Phil Mickelson hopes he can use his surprise second place in the Masters as a “stepping stone” for the rest of his career.
Mickelson began the final round 10 shots off the lead held by Brooks Koepka, but as Koepka faded it was the 52-year-old American who put the most pressure on eventual winner Jon Rahm.
Five birdies in the last seven holes gave Mickelson a superb final round of 65, equalling his lowest score at Augusta from the first round 27 years ago.
That set the clubhouse target on eight under par with Rahm 10 under as he tackled the treacherous Amen Corner, but the Spaniard emerged unscathed before birdies on the 13th and 14th effectively secured his second major title.
While three of Mickelson’s six major victories have come at Augusta National, his late charge came on the back of recent form showing just two top-20 finishes from 10 LIV events, which only have a 48-man field.
And it also came a year after he sat out the Masters following the fall-out from his explosive comments about the Saudi-funded breakaway and the PGA Tour, with chairman Fred Ridley forced to deny suggestions he had been disinvited.
Mickelson has been noticeably subdued since then and “didn’t speak at all” at the pre-tournament Champions Dinner, 1979 winner Fuzzy Zoeller told Golfweek.
However, there was a spring in his step as he spoke to the media after his round, having declined to give a formal press conference earlier in the week.
“Hopefully it’s a stepping stone,” said Mickelson, who needs to win the US Open – in which he has been runner-up a record six times – to complete a career grand slam.
“I know I’ve been playing really well. I’ve been shooting low scores back home. When I’ve been competing, I have not been staying present.
“This is hopefully a catapult to really kick start the rest of the year and continue some great play because I have a unique opportunity at 52, no physical problems, being able to swing a club the way I want to, to do things in the game that not many people have had a chance to do later in life.”
The emergence of LIV Golf has caused a massive split in the men’s professional game, with CEO Greg Norman claiming the other 17 LIV players in the field would pointedly celebrate en masse behind the 18th green if one of their number were to win.
Rahm’s performance ensured that did not transpire, although with Koepka, Mickelson and Patrick Reed all in the top five there can be no doubt it was a good week for the Saudi-funded breakaway on the course.
Off the course it was a different story as an arbitration panel ruled that the DP World Tour was justified in fining and suspending players who competed in the first LIV event last year, despite being refused the required releases.
“I’m very appreciative that we’re here, that we are able to play in the majors,” Mickelson added.
“And I thought it was exciting that this tournament rose above it all to have the best players in the world here and lost all the pettiness. That was great.

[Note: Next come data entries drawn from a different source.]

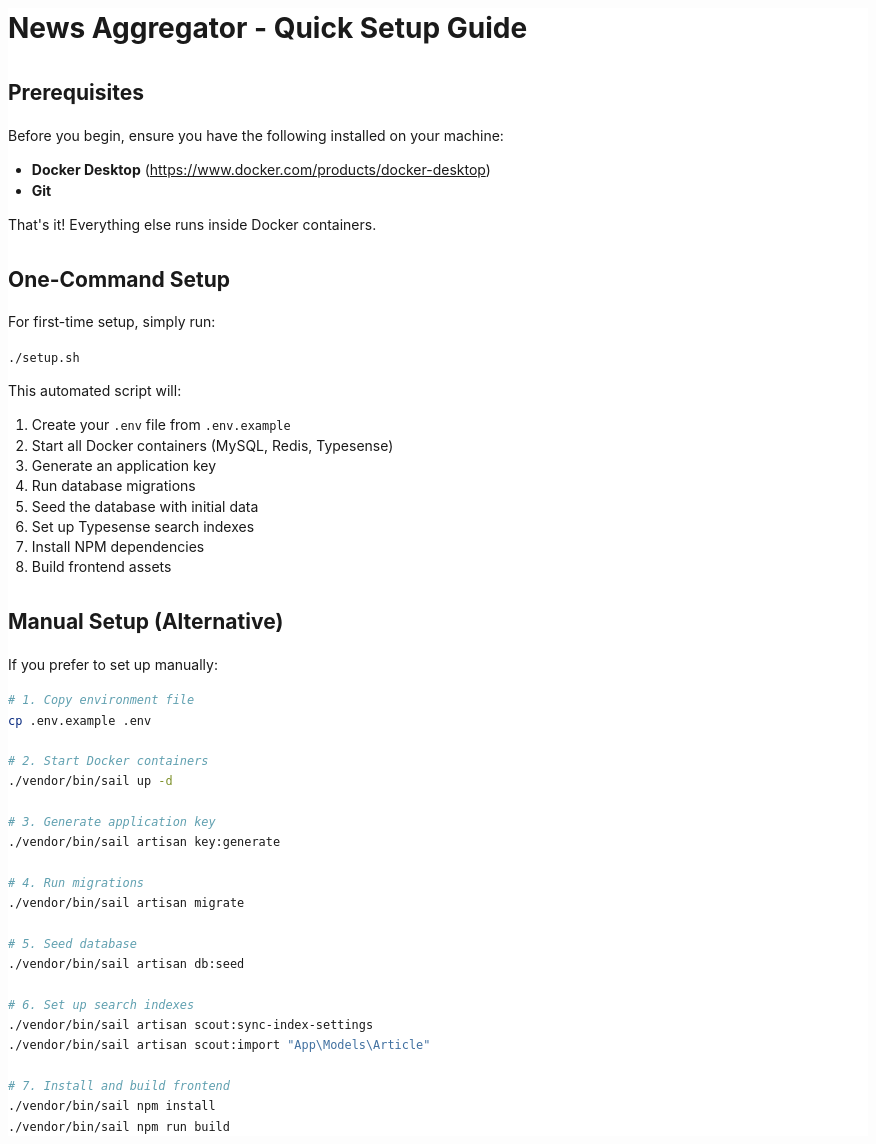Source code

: # News Aggregator - Quick Setup Guide

## Prerequisites

Before you begin, ensure you have the following installed on your machine:

- **Docker Desktop** (https://www.docker.com/products/docker-desktop)
- **Git**

That's it! Everything else runs inside Docker containers.

## One-Command Setup

For first-time setup, simply run:

```bash
./setup.sh
```

This automated script will:
1. Create your `.env` file from `.env.example`
2. Start all Docker containers (MySQL, Redis, Typesense)
3. Generate an application key
4. Run database migrations
5. Seed the database with initial data
6. Set up Typesense search indexes
7. Install NPM dependencies
8. Build frontend assets

## Manual Setup (Alternative)

If you prefer to set up manually:

```bash
# 1. Copy environment file
cp .env.example .env

# 2. Start Docker containers
./vendor/bin/sail up -d

# 3. Generate application key
./vendor/bin/sail artisan key:generate

# 4. Run migrations
./vendor/bin/sail artisan migrate

# 5. Seed database
./vendor/bin/sail artisan db:seed

# 6. Set up search indexes
./vendor/bin/sail artisan scout:sync-index-settings
./vendor/bin/sail artisan scout:import "App\Models\Article"

# 7. Install and build frontend
./vendor/bin/sail npm install
./vendor/bin/sail npm run build
```
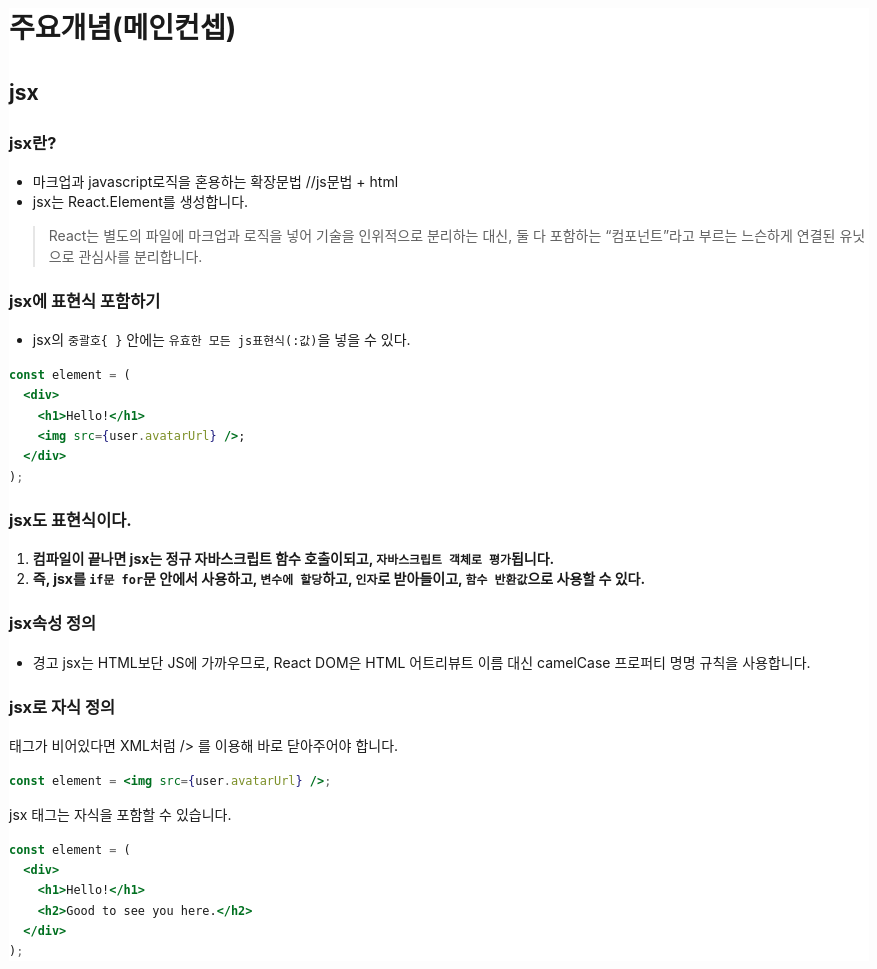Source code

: # 주요개념(메인컨셉)

## jsx

### jsx란?
- 마크업과 javascript로직을 혼용하는 확장문법
//js문법 + html
- jsx는 React.Element를 생성합니다.
>React는 별도의 파일에 마크업과 로직을 넣어 기술을 인위적으로 분리하는 대신, 둘 다 포함하는 “컴포넌트”라고 부르는 느슨하게 연결된 유닛으로 관심사를 분리합니다.

### jsx에 표현식 포함하기
- jsx의 `중괄호{ }` 안에는 `유효한 모든 js표현식(:값)`을 넣을 수 있다.
```jsx
const element = (
  <div>
    <h1>Hello!</h1>
    <img src={user.avatarUrl} />;
  </div>
);

```

### jsx도 표현식이다.
 1. **컴파일이 끝나면 jsx는 정규 자바스크립트 함수 호출이되고,
`자바스크립트 객체로 평가`됩니다.**
 2. **즉, jsx를 
`if문 for`문 안에서 사용하고,
`변수에 할당`하고, 
`인자`로 받아들이고, 
`함수 반환값`으로 사용할 수 있다.**


### jsx속성 정의
- 경고 jsx는 HTML보단 JS에 가까우므로, React DOM은
HTML 어트리뷰트 이름 대신 camelCase 프로퍼티 명명 규칙을 사용합니다.


### jsx로 자식 정의
태그가 비어있다면 XML처럼 \/\> 를 이용해 바로 닫아주어야 합니다.

```jsx
const element = <img src={user.avatarUrl} />;
```
jsx 태그는 자식을 포함할 수 있습니다.

```jsx
const element = (
  <div>
    <h1>Hello!</h1>
    <h2>Good to see you here.</h2>
  </div>
);

```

“I’m happy where I’m at. I wanted something different for a lot of reasons and I’m getting a lot out of it because having a team environment when I was in high school and college golf, it elevated my game.
“And that’s what this is doing for me at LIV. I’m not saying it’s for everybody, but it’s been awesome for me, and I love it.
“This tournament isn’t about what tour you play from. There’s players from all over the world on many different tours, and you’re bringing the best players to play against each other in the majors.
“That’s what the game of golf should be. There’s always going to be and should always be a place for historical events like this, but it’s okay to have a little bit of difference and variety in the game of golf.”